SUPPLIED PASSAGE START
Let’s take a closer look.
Technical Breakthroughs Lead to Lower Costs
The technical specifics of DeepSeek’s methods are esoteric, but the gist appears to be that by using a clever combination of well-known approaches, including Mixture of Experts (MoE) and reinforcement learning (RL), along with innovations such as Multi-Head Latent Attention (MLA), the startup has been able to craft models that consume less resources than are typically required by the likes of OpenAI for model development. By most accounts, DeepSeek's latest model cost under $6 million to develop, compared with billions claimed by leading AI firms in the West.
There is talk that costs in China may be cheaper than in Western countries, contributing to the figures. According to Reddit posters, cheaper electricity and more efficient supply chains in China may have contributed to the startup’s claims.
At any rate, cheaper production costs are reflected in substantially lower pricing by DeepSeek for its wares. How much lower depends on the model, but according to some sources, the difference can be 20 to 40 times cheaper for DeepSeek’s models than for OpenAI’s. Indeed, in May 2024, DeepSeek reportedly launched a price war in China based on the low cost of its DeepSeek-V2 model.
SUPPLIED PASSAGE END
DATA FOR REVIEW START
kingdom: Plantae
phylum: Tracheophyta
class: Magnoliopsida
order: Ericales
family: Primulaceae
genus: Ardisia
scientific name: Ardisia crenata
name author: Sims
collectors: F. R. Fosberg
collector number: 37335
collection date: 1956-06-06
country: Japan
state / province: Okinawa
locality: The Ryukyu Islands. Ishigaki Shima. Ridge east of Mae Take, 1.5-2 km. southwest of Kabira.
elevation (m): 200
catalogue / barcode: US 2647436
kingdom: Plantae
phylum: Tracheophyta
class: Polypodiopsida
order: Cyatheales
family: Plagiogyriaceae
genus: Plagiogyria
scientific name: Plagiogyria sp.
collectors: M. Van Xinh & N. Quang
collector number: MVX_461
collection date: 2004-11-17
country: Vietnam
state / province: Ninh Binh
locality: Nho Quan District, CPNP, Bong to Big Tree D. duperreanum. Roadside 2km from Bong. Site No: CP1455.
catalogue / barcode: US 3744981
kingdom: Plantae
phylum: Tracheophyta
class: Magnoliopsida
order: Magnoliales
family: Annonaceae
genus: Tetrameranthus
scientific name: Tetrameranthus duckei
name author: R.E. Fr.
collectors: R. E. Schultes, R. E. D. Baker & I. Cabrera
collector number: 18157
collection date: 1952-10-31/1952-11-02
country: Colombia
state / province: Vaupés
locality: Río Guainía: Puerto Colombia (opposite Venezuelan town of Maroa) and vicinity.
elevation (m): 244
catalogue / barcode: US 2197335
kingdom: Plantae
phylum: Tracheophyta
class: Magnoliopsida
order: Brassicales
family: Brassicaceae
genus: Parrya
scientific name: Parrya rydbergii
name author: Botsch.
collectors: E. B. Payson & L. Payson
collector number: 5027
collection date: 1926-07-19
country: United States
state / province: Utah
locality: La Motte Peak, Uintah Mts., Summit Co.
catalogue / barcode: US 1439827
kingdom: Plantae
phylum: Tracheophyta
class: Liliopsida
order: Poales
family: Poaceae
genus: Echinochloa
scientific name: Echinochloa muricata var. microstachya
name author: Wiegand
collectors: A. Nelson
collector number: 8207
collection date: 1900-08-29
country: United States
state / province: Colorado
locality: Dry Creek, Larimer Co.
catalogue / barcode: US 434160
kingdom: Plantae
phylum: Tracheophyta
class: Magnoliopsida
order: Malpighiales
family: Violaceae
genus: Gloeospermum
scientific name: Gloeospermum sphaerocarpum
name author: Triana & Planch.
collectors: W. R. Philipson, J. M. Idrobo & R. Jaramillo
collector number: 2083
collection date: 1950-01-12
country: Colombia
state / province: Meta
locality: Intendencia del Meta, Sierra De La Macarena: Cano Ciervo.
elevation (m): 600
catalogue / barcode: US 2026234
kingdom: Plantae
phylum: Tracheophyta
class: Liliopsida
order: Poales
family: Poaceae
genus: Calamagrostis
DATA FOR REVIEW END
#### [PROBLEM DESCRIPTION]
Pick up the passage on DeepSeek's low development costs after its final sentence and carry it forward.

#### [TASK RESULT]
Questionable Infrastructure
A selloff of NVIDIA shares followed the DeepSeek news because apparently the startup used less GPU power than rivals such as OpenAI and Anthropic claim to need. But reports on DeepSeek’s platform are confusing. According to a DeepSeek technical report posted on research hub arXiv and cited by research analyst Janakiram MSV on Forbes, DeepSeek used NVIDIA chips to train its DeepSeek-V3 model:
“DeepSeek-V3 is trained on a cluster equipped with 2048 NVIDIA H800 GPUs. Each node in the H800 cluster contains 8 GPUs connected by NVLink and NVSwitch within nodes. Across different nodes, InfiniBand (IB) interconnects are utilized to facilitate communications.”
Another detailed article cited by Janakiram MSV appears on AMD’s site touting: “AMD Instinct GPUs Power DeepSeek-V3: Revolutionizing AI Development with SGLang.” A note on GitHub seems to say that DeepSeek-V3 runs on both NVIDIA and AMD infrastructure.
There’s more: According to at least one report, DeepSeek founder Liang Wenfeng also acquired an estimated 50,000 NVIDIA A100 chips before they were banned by the U.S. government for sale in China. Using these and other, smaller chips still allowed in China may have given DeepSeek the horsepower needed to create its models.
What’s Next?
While DeepSeek roils markets, it also raises questions. Its innovations appear to be impressive and real, but its development costs seem confusing. Still, experts, including Marc Andreessen, have praised the startup warmly: “Deepseek R1 is AI’s Sputnik moment,” Andreessen wrote on X. That Russian rocket launch impelled the U.S. to advance its space mission in the late 1950s and 1960s, ultimately resulting in the 1969 Apollo 11 moon launch.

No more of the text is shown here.